精霊眼と特異魔法使いの存在は大きい。それ一人で国が動くレベルだ。となると、こうなるのは必然と言ってもいいだろう。
地味にアッシュのところのウィクトール家まで名を連ねていやがる。さしずめ、権力に使いたいのだろう。ミラの話によると、今の当主は権力に溺れたクズらしいからな。
「参ったな……」
頭を抱えながら、俺は悩んだ。俺は、日本に帰る身だ。色々なしがらみを増やしたら、帰った後のこっちの世界が混乱する恐れがある。そうなると、権力者になるのは絶対にダメだ。けれども、さっき上がったように有力者の頼みや接触を断ったら、それはそれで後顧の憂いが残る。
「うーん……」
俺は腕を組み、思わず唸ってしまった。どうしよう、本当にどうしよう。
「……とにかく、今日はこの家から出ずに、どうするか考えてくれ。三日間ぐらいは、私から、君達が体調が悪くて接触できない、とでも誤魔化しておこう。ミラはまだうちの娘だから手は出しにくいだろうが、タクト君は平民だ。私の庇護もあまり効果をなさないだろう。タクト君は、よりよく考えてくれ」
ウェールズさんはそう言うと、便所便所、と呟きながら部屋を出て行った。様子から見て、ストレスで腹を下したのかもしれない。国王や公爵家といったら国家権力だもんな。
「……じゃあミラ。それぞれの部屋で考えてこようか」
「……うん」
俺たちはそう言って部屋を出ると、それぞれの部屋に向かった。
■
「ウェールズさん!」
その日の夕方、俺はウェールズさんの部屋を訪れていた。
「む? 何かね?」
ウェールズさんが読んでいた書類を机に放りだし、俺に視線を向けてくる。その紙には『ダンバル侯爵家より』と書いてあったが、気にしないでおくことにする。
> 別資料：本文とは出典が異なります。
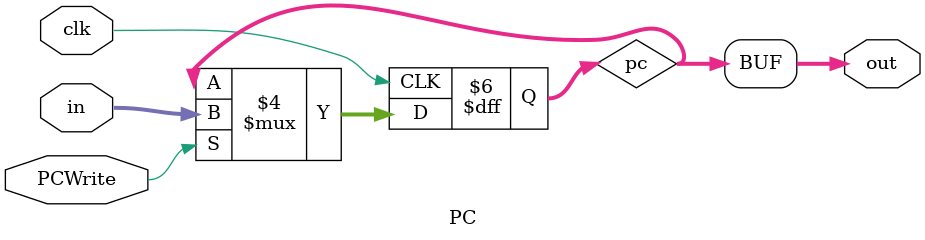
<source format=v>
module PC(PCWrite, clk, in, out);

input wire clk;
input wire [31:0] in;
input wire PCWrite;
output wire [31:0] out;

reg [31:0] pc = 0;


always @(posedge clk) begin
    if(PCWrite == 1'b1) begin
        pc <= in;
    end
end

assign out = pc;

endmodule

</source>
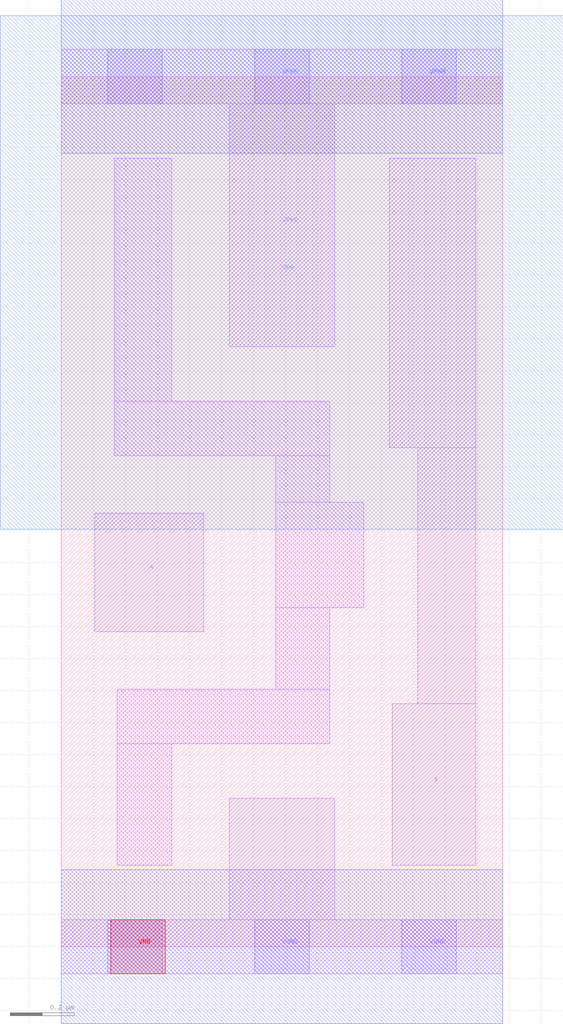
<source format=lef>
VERSION 5.7 ;
  NOWIREEXTENSIONATPIN ON ;
  DIVIDERCHAR "/" ;
  BUSBITCHARS "[]" ;
MACRO sky130_fd_sc_hd__buf_1
  CLASS CORE ;
  FOREIGN sky130_fd_sc_hd__buf_1 ;
  ORIGIN 0.000 0.000 ;
  SIZE 1.380 BY 2.720 ;
  SYMMETRY X Y R90 ;
  SITE unithd ;
  PIN A
    DIRECTION INPUT ;
    USE SIGNAL ;
    ANTENNAGATEAREA 0.196500 ;
    PORT
      LAYER li1 ;
        RECT 0.105 0.985 0.445 1.355 ;
    END
  END A
  PIN VGND
    DIRECTION INOUT ;
    USE GROUND ;
    SHAPE ABUTMENT ;
    PORT
      LAYER li1 ;
        RECT 0.525 0.085 0.855 0.465 ;
        RECT 0.000 -0.085 1.380 0.085 ;
      LAYER mcon ;
        RECT 0.145 -0.085 0.315 0.085 ;
        RECT 0.605 -0.085 0.775 0.085 ;
        RECT 1.065 -0.085 1.235 0.085 ;
      LAYER met1 ;
        RECT 0.000 -0.240 1.380 0.240 ;
    END
  END VGND
  PIN VNB
    DIRECTION INOUT ;
    USE GROUND ;
    PORT
      LAYER pwell ;
        RECT 0.155 -0.085 0.325 0.085 ;
    END
  END VNB
  PIN VPB
    DIRECTION INOUT ;
    USE POWER ;
    PORT
      LAYER nwell ;
        RECT -0.190 1.305 1.570 2.910 ;
    END
  END VPB
  PIN VPWR
    DIRECTION INOUT ;
    USE POWER ;
    SHAPE ABUTMENT ;
    PORT
      LAYER li1 ;
        RECT 0.000 2.635 1.380 2.805 ;
        RECT 0.525 1.875 0.855 2.635 ;
      LAYER mcon ;
        RECT 0.145 2.635 0.315 2.805 ;
        RECT 0.605 2.635 0.775 2.805 ;
        RECT 1.065 2.635 1.235 2.805 ;
      LAYER met1 ;
        RECT 0.000 2.480 1.380 2.960 ;
    END
  END VPWR
  PIN X
    DIRECTION OUTPUT ;
    USE SIGNAL ;
    ANTENNADIFFAREA 0.340600 ;
    PORT
      LAYER li1 ;
        RECT 1.025 1.560 1.295 2.465 ;
        RECT 1.115 0.760 1.295 1.560 ;
        RECT 1.035 0.255 1.295 0.760 ;
    END
  END X
  OBS
      LAYER li1 ;
        RECT 0.165 1.705 0.345 2.465 ;
        RECT 0.165 1.535 0.840 1.705 ;
        RECT 0.670 1.390 0.840 1.535 ;
        RECT 0.670 1.060 0.945 1.390 ;
        RECT 0.670 0.805 0.840 1.060 ;
        RECT 0.175 0.635 0.840 0.805 ;
        RECT 0.175 0.255 0.345 0.635 ;
  END
END sky130_fd_sc_hd__buf_1
END LIBRARY


</source>
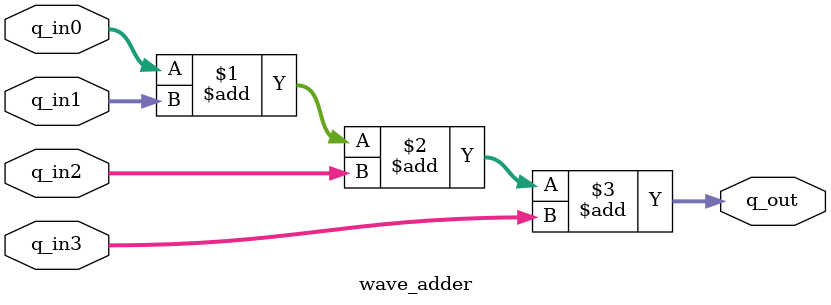
<source format=v>
`timescale 1ns / 1ps


module wave_adder(
    input  [15:0] q_in0,
    input  [15:0] q_in1,
    input  [15:0] q_in2,
    input  [15:0] q_in3,
    
    output [15:0] q_out
    );
    
    assign q_out = q_in0 + q_in1 + q_in2 + q_in3;
    
    
endmodule

</source>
「俺はどうするか決めました。したがって、その計画のために、ウェールズさんのお力添えを頂きたいと思います」
俺は、自分の胸に手を当ててそう言った。これは、俺が考えた結論。不安は残るし、不確実だ。これよりいい方法だってあるだろうが、今考えうる限りのベスト。
「何だね?」
ウェールズさんが緊張の面持ちで、身を乗り出して問いかけてくる。